Majority of British business owners alarmed by soaring energy bills, survey reveals
As fixed market agreements and government subsidies for non-household energy bills expire, energy costs could potentially increase by 133 per cent.
With the closure of the Energy Bills Relief Scheme businesses are bracing themselves for an impending surge in expenses.
The impact of this abrupt end to support is particularly daunting for the British hospitality sector, which is estimated to face an astounding £7.3 billion increase in energy costs in 2023. Disturbingly, over 150 pubs shut down in the first quarter of 2023, averaging nearly two closures every day, primarily due to the burden of exorbitant operational costs. The closure of 386 pubs in 2022 further adds to the growing concern that the industry's future may be overshadowed by a sense of gloom.
A recent poll conducted by Finbri among 843 British business owners reveals that 61 per cent of them expect their energy expenses to rise.
Cornwall Insight, a trusted source in the energy sector, warns that the combination of expiring fixed deals and the absence of government assistance could lead to a staggering surge of more than 133 per cent in company energy costs.
The gravity of the situation is eloquently described by Kate Nicholls, Chief Executive of UK Hospitality, who explains that the energy crisis has choked businesses over the past year, forcing thousands to shutter their doors and driving many others to take extreme measures in order to afford skyrocketing energy bills.
Unfortunately, the struggle with energy costs is not limited to a specific industry, size, or location. Businesses across the board face this challenge.
Additionally, Finbri, a prominent business bridging finance broker, emphasises the indisputable fact that energy prices are rising and will not decrease anytime soon. The past year has witnessed tremendous pressure on businesses, resulting in hundreds of closures. Moreover, as government assistance reaches its end and a new energy cost ceiling looms, businesses find themselves facing an uncertain future fraught with rising energy bills.
Beyond the energy crisis, British businesses are contending with other hurdles as well. A glaring issue is the persistent labour shortages, which have left 83 per cent of business owners concerned.
Recent research conducted by the Centre for European Reform (CER) and the UK in a Changing Europe claims that the British labour force is currently short by a staggering 330,000 individuals as a result of Brexit. The lodging and food services industry have been hit the hardest, with 35 per cent of enterprises reporting a shortage, closely followed by 21 per cent of construction companies.
In an attempt to mitigate the labour crisis, the chancellor proposed various initiatives in the Spring Budget aimed at facilitating businesses' access to the labour market and reintegrating thousands of people into the workforce. These measures are specifically designed to simplify the process for individuals with disabilities, long-term health conditions, parents, those in their 50s and older, and recipients of Universal Credit.

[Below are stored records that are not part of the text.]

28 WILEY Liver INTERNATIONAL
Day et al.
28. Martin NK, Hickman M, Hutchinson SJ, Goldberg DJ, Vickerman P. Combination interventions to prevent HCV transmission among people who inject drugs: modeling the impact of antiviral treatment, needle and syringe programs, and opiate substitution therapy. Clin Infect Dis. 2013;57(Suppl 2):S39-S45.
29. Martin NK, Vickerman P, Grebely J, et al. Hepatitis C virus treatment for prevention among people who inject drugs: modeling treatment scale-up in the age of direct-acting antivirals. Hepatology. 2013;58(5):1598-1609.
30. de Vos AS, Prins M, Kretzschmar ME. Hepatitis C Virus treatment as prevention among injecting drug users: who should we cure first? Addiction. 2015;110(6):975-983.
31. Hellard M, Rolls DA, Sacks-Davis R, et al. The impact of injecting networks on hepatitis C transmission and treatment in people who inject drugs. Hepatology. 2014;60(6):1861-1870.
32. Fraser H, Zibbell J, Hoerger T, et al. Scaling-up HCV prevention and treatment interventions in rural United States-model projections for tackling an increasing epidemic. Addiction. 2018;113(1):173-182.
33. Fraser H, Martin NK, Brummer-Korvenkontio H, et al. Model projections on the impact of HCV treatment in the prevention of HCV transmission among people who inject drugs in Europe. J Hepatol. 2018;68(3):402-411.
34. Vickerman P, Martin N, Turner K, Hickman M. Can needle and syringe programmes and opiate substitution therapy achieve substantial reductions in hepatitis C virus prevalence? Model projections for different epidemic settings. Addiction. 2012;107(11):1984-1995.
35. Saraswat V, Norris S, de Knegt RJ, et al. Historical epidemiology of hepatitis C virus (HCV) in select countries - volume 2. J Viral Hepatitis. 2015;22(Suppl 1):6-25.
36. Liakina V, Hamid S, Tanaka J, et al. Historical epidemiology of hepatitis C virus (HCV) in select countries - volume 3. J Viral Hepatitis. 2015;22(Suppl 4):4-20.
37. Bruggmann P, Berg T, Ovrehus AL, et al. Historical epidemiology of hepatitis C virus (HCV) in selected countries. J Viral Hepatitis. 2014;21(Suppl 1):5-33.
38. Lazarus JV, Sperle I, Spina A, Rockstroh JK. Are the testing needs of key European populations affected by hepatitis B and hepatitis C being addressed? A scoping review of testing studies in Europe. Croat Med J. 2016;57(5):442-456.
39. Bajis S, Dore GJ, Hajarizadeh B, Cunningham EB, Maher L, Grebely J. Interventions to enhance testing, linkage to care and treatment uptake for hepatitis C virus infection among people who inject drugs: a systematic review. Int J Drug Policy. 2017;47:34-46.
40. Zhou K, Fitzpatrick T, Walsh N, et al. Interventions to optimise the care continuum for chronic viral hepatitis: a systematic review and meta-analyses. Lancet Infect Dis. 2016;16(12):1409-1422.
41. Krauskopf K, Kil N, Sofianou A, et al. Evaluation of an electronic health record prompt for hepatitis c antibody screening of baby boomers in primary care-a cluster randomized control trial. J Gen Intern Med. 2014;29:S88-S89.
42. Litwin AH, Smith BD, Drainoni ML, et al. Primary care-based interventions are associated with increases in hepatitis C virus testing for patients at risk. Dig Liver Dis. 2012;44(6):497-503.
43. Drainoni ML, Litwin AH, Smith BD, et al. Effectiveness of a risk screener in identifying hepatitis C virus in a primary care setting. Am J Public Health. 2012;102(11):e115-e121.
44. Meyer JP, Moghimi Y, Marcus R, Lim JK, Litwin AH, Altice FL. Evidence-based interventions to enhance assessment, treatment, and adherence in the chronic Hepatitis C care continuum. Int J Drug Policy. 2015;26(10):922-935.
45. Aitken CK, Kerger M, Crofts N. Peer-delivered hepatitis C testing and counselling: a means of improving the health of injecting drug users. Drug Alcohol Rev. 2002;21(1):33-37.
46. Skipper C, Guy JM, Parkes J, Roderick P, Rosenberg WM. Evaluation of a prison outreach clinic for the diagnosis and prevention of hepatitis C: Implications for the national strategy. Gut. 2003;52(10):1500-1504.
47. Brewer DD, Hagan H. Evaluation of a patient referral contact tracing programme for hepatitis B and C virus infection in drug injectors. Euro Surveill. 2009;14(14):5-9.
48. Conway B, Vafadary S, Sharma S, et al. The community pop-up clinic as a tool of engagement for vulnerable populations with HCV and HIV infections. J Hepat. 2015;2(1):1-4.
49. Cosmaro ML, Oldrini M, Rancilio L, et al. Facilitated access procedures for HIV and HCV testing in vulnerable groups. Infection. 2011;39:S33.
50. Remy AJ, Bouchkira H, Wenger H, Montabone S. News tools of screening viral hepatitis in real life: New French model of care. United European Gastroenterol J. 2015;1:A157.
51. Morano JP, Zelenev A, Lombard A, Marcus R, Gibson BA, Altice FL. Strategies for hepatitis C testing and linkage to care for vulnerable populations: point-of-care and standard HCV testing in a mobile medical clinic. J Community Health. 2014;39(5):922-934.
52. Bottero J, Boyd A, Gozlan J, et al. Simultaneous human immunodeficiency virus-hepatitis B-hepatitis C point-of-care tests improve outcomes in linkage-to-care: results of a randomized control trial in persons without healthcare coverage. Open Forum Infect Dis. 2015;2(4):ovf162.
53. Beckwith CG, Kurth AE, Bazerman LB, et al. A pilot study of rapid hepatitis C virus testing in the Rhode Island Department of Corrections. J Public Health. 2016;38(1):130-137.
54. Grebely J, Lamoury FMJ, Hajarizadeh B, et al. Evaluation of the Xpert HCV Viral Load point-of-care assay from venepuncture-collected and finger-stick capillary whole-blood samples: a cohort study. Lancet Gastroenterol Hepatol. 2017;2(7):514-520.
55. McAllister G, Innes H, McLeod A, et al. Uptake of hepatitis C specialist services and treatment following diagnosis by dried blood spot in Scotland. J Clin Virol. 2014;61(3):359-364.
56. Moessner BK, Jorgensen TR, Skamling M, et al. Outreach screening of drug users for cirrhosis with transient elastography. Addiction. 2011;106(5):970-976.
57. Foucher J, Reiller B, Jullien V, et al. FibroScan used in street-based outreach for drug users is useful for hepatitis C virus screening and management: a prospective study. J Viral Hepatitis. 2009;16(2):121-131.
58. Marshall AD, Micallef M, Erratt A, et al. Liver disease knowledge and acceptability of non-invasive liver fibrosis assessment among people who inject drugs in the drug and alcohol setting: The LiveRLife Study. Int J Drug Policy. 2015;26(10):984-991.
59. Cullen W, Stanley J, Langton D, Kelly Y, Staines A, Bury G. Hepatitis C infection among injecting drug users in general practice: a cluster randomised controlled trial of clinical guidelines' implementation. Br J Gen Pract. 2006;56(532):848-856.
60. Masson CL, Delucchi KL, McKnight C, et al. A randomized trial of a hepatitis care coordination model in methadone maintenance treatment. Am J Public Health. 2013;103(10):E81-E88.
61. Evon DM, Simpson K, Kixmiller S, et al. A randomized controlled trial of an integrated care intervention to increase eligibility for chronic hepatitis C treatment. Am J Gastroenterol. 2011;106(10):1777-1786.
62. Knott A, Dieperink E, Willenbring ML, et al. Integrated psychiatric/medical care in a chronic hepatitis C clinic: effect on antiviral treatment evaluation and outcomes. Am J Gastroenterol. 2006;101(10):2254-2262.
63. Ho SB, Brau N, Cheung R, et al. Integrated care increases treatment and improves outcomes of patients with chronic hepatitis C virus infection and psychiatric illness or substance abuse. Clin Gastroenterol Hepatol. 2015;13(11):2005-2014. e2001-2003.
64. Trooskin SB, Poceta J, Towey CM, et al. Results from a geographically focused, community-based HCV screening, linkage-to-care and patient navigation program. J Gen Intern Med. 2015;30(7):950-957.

Apart from labour shortages, 71 per cent of business owners express concerns about supply chain problems and the potential impact on their industries. The Finbri poll highlights that manufacturing, retail, and wholesale sectors are particularly apprehensive about the challenges posed by supply chain disruptions.

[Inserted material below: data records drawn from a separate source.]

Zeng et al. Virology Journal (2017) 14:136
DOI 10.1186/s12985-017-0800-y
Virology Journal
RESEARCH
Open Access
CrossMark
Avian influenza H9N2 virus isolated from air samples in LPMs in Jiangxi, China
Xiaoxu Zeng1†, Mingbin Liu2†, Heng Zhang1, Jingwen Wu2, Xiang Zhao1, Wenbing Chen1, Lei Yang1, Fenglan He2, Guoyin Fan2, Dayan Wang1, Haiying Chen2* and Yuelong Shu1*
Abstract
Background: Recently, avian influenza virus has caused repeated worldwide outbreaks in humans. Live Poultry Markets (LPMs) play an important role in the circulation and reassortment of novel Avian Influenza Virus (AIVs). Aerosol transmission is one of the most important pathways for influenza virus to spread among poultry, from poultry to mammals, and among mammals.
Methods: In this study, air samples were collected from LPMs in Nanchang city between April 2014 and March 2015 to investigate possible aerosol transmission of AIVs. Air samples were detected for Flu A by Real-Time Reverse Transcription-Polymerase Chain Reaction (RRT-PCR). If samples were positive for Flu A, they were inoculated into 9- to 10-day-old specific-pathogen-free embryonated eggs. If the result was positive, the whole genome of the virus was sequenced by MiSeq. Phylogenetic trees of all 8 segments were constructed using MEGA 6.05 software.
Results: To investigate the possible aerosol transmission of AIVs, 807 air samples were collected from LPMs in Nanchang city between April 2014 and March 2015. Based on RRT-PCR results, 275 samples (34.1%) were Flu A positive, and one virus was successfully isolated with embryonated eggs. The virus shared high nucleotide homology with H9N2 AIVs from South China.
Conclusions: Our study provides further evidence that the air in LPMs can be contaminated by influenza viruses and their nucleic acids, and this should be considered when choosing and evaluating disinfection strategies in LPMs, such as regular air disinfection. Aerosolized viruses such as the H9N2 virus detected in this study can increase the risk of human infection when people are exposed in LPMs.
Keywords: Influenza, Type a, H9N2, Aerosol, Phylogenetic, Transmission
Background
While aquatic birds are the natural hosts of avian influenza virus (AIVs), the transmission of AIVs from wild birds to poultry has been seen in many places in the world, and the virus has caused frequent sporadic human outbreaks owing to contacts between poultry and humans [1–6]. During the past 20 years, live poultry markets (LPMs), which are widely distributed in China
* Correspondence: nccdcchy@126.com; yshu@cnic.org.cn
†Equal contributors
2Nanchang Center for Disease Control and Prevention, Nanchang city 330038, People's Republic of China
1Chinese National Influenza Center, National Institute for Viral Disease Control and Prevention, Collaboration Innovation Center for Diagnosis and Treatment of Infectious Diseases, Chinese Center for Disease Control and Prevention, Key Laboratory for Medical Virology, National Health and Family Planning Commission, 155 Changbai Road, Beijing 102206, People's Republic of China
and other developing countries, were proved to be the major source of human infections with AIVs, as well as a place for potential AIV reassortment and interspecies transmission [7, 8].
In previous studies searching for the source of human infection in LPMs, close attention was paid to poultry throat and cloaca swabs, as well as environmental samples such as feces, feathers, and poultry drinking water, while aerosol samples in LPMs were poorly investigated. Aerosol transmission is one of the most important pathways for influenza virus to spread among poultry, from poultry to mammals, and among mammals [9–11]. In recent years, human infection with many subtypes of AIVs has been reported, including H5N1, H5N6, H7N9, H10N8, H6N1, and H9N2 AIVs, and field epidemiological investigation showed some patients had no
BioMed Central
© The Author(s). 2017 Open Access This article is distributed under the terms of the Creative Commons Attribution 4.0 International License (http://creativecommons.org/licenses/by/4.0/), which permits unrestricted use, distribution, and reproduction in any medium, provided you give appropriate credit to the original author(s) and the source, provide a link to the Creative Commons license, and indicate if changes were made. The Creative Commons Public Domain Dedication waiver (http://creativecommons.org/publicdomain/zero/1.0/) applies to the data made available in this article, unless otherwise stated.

Compounding these challenges is the lack of government assistance. Businesses whose energy expenses fall below £302 per MWh for electricity and £107 per MWh for gas do not qualify for the new Energy Bills Discount Scheme. This exacerbates the situation further, aggravating the effects of the termination of the Energy Bill Relief Scheme.
To combat these rising costs, Finbri suggests several energy cost-cutting tactics for businesses to consider. First on the list is switching energy providers, which can result in savings of up to 45 per cent on energy bills.
Comparing energy providers is a smart starting point for businesses looking to reduce overhead costs, particularly those with high energy consumption. Installing energy-saving equipment, such as smart thermostats and LED lighting, is another strategy to minimise energy usage and expenditure. Implementing energy-efficient practices throughout the business, such as using energy-efficient lighting, appliances, and computers, can significantly reduce energy consumption.
Businesses may also explore the option of negotiating with suppliers for better prices and terms. Finally, investing in renewable energy sources like solar, wind, and hydropower may help businesses reduce their carbon footprint and energy expenses.
The government has implemented the Energy Bills Discount Scheme (EBDS) to replace the Energy Bill Relief Scheme, running from April 2023 to March 2024. The EBDS offers energy bill discounts of £19.61 per MWh for electricity and £6.97 per MWh for gas, providing businesses with a £5.5 billion support package for the next 12 months.
Furthermore, the British government recommends various initiatives, such as installing heating and lighting timers, reducing boiler flow temperatures, and switching to energy-efficient light bulbs, to encourage the use of low-carbon technologies and help businesses manage their energy bills.
Despite the short-term relief offered by the Energy Bills Discount Scheme, businesses must be aware that their costs may increase once the 12-month period expires. The energy bill predicament will likely continue to be a major concern for British business owners due to the persistent rise in energy prices.